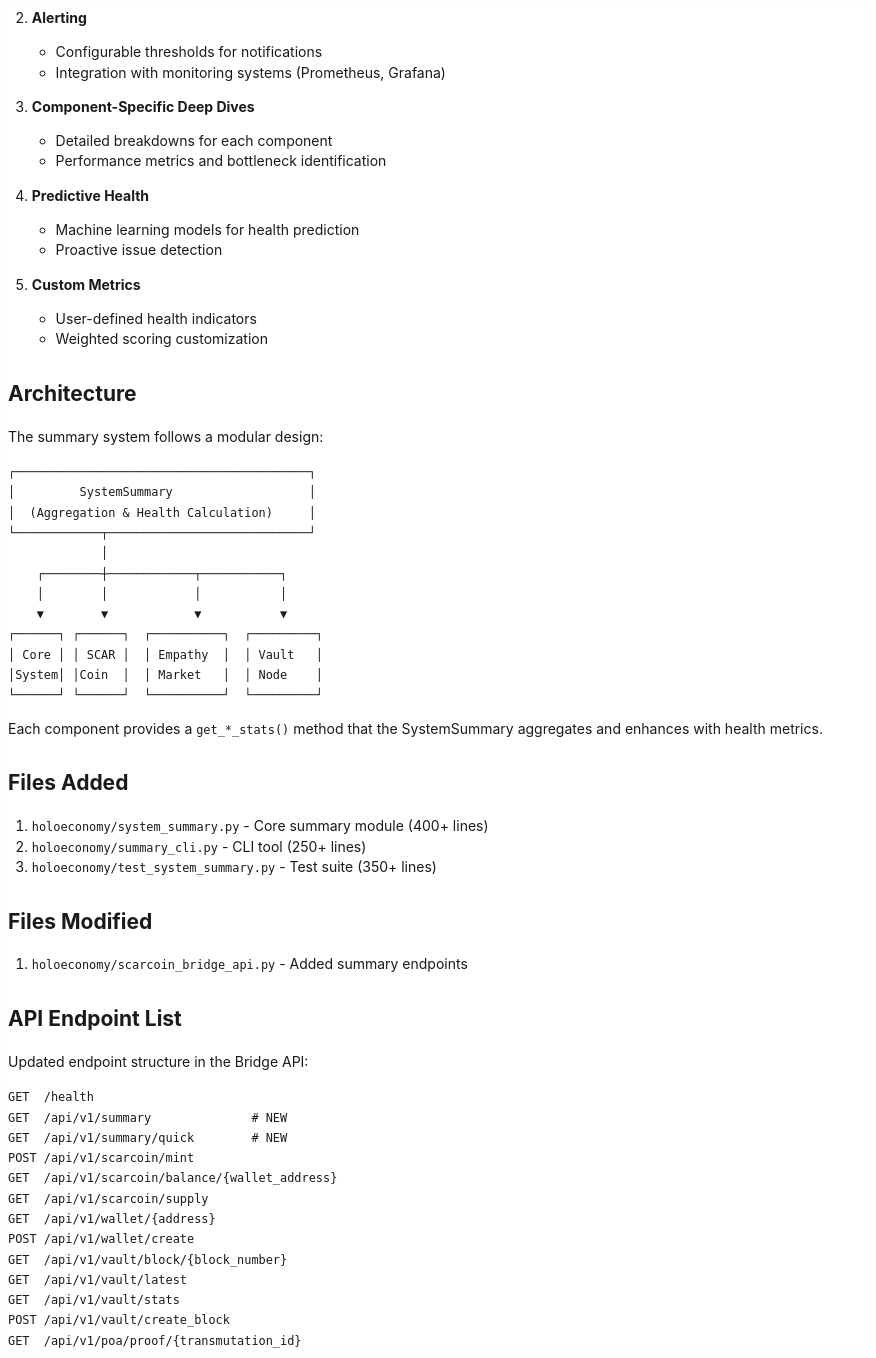 2. **Alerting**
   - Configurable thresholds for notifications
   - Integration with monitoring systems (Prometheus, Grafana)

3. **Component-Specific Deep Dives**
   - Detailed breakdowns for each component
   - Performance metrics and bottleneck identification

4. **Predictive Health**
   - Machine learning models for health prediction
   - Proactive issue detection

5. **Custom Metrics**
   - User-defined health indicators
   - Weighted scoring customization

## Architecture

The summary system follows a modular design:

```
┌─────────────────────────────────────────┐
│         SystemSummary                   │
│  (Aggregation & Health Calculation)     │
└────────────┬────────────────────────────┘
             │
    ┌────────┼────────────┬───────────┐
    │        │            │           │
    ▼        ▼            ▼           ▼
┌──────┐ ┌──────┐  ┌──────────┐  ┌─────────┐
│ Core │ │ SCAR │  │ Empathy  │  │ Vault   │
│System│ │Coin  │  │ Market   │  │ Node    │
└──────┘ └──────┘  └──────────┘  └─────────┘
```

Each component provides a `get_*_stats()` method that the SystemSummary aggregates and enhances with health metrics.

## Files Added

1. `holoeconomy/system_summary.py` - Core summary module (400+ lines)
2. `holoeconomy/summary_cli.py` - CLI tool (250+ lines)
3. `holoeconomy/test_system_summary.py` - Test suite (350+ lines)

## Files Modified

1. `holoeconomy/scarcoin_bridge_api.py` - Added summary endpoints

## API Endpoint List

Updated endpoint structure in the Bridge API:

```
GET  /health
GET  /api/v1/summary              # NEW
GET  /api/v1/summary/quick        # NEW
POST /api/v1/scarcoin/mint
GET  /api/v1/scarcoin/balance/{wallet_address}
GET  /api/v1/scarcoin/supply
GET  /api/v1/wallet/{address}
POST /api/v1/wallet/create
GET  /api/v1/vault/block/{block_number}
GET  /api/v1/vault/latest
GET  /api/v1/vault/stats
POST /api/v1/vault/create_block
GET  /api/v1/poa/proof/{transmutation_id}
```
------------------------------------------------
WORK TO BE COMPLETED:
Omitting all pictures, restate exactly the lines of the material from its start through the line that contains "5. **Custom Metrics**".

ANSWER:
 2. **Alerting**
   - Configurable thresholds for notifications
   - Integration with monitoring systems (Prometheus, Grafana)

3. **Component-Specific Deep Dives**
   - Detailed breakdowns for each component
   - Performance metrics and bottleneck identification

4. **Predictive Health**
   - Machine learning models for health prediction
   - Proactive issue detection

5. **Custom Metrics**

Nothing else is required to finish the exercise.